--- WHAT TO PRODUCE ---
Repeat the lines below from the line holding "kontrarevoluciju." through the line holding "demokrati su odustali", including both of those lines, and nothing else.

--- RECORDS FOR PROCESSING ---

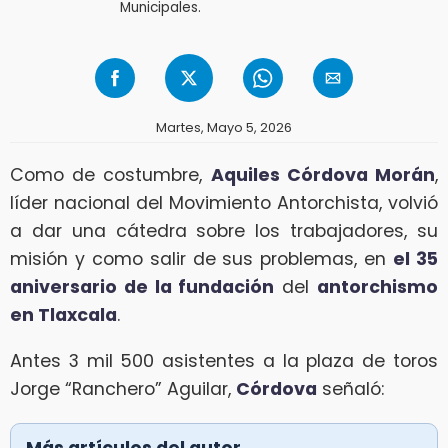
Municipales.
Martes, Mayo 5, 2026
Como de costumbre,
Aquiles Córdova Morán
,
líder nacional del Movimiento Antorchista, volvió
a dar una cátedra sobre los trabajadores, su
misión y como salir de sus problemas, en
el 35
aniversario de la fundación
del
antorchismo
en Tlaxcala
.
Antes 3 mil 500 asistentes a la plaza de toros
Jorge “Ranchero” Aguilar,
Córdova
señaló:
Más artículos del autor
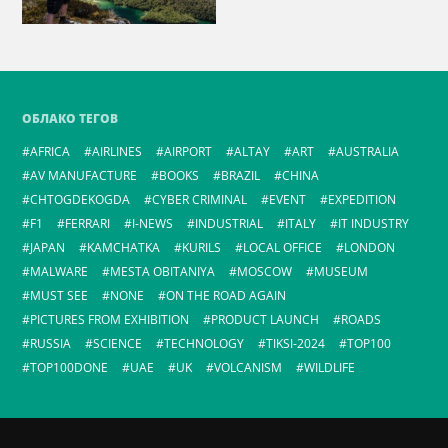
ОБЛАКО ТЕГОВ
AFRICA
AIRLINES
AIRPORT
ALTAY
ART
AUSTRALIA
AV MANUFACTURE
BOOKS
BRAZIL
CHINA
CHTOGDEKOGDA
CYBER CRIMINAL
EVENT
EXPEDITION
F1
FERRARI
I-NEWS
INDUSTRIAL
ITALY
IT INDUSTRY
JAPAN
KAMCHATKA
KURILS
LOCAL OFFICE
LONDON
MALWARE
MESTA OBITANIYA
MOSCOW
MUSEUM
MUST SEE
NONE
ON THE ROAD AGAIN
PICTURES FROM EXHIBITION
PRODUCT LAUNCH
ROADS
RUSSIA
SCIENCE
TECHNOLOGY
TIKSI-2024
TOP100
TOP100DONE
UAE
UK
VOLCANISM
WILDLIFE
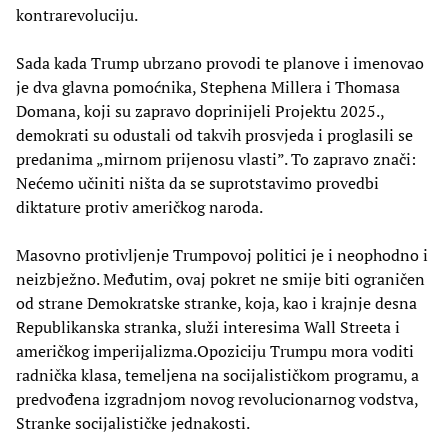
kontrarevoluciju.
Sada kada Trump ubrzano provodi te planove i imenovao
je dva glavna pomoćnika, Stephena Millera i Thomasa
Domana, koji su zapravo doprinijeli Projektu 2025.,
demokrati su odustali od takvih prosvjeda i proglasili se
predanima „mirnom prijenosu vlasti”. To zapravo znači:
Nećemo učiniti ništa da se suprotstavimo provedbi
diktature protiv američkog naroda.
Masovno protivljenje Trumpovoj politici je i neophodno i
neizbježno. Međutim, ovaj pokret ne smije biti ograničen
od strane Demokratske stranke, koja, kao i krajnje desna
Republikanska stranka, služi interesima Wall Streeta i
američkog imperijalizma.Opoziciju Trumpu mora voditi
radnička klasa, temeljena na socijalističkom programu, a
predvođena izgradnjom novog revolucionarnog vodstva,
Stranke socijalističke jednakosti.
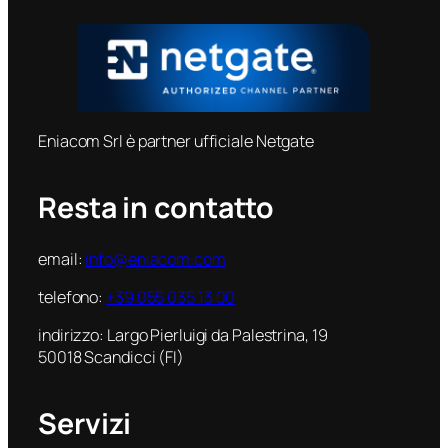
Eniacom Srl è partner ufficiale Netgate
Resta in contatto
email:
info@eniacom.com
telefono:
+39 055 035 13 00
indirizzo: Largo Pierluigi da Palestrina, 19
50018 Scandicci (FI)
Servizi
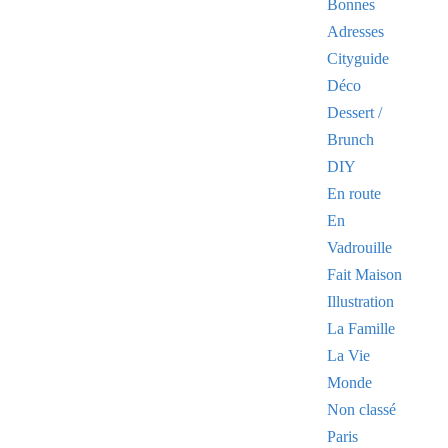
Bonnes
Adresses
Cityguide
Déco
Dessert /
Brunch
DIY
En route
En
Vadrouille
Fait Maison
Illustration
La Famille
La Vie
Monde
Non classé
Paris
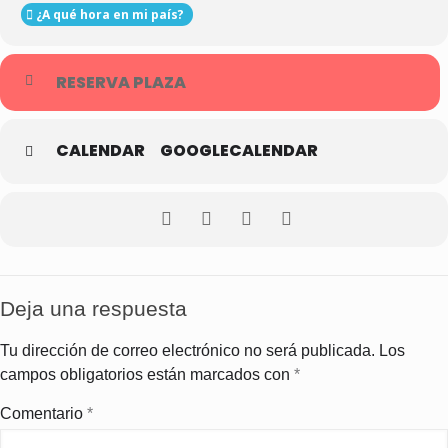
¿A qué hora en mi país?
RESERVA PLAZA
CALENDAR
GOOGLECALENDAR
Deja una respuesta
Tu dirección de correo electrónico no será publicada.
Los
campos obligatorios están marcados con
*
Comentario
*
* * *
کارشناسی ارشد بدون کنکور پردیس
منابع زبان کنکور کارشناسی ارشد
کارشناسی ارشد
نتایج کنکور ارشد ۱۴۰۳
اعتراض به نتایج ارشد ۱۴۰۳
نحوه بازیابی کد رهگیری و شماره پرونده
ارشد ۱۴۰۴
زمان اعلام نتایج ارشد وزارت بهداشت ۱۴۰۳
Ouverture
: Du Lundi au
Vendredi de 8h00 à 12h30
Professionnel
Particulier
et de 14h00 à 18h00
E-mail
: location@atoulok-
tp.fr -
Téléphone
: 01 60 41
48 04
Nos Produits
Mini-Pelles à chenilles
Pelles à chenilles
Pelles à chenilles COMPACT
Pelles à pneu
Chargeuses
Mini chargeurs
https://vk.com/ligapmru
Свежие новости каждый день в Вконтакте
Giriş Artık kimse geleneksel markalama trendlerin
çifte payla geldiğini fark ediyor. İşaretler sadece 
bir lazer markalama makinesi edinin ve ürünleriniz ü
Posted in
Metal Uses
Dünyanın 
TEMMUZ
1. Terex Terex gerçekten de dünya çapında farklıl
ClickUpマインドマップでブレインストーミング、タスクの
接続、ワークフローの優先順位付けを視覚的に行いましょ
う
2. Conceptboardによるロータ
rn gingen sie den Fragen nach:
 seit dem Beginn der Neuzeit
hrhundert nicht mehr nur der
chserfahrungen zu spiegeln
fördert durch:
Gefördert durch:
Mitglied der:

--- TASK ANSWER ---
kontrarevoluciju.
Sada kada Trump ubrzano provodi te planove i imenovao
je dva glavna pomoćnika, Stephena Millera i Thomasa
Domana, koji su zapravo doprinijeli Projektu 2025.,
demokrati su odustali od takvih prosvjeda i proglasili se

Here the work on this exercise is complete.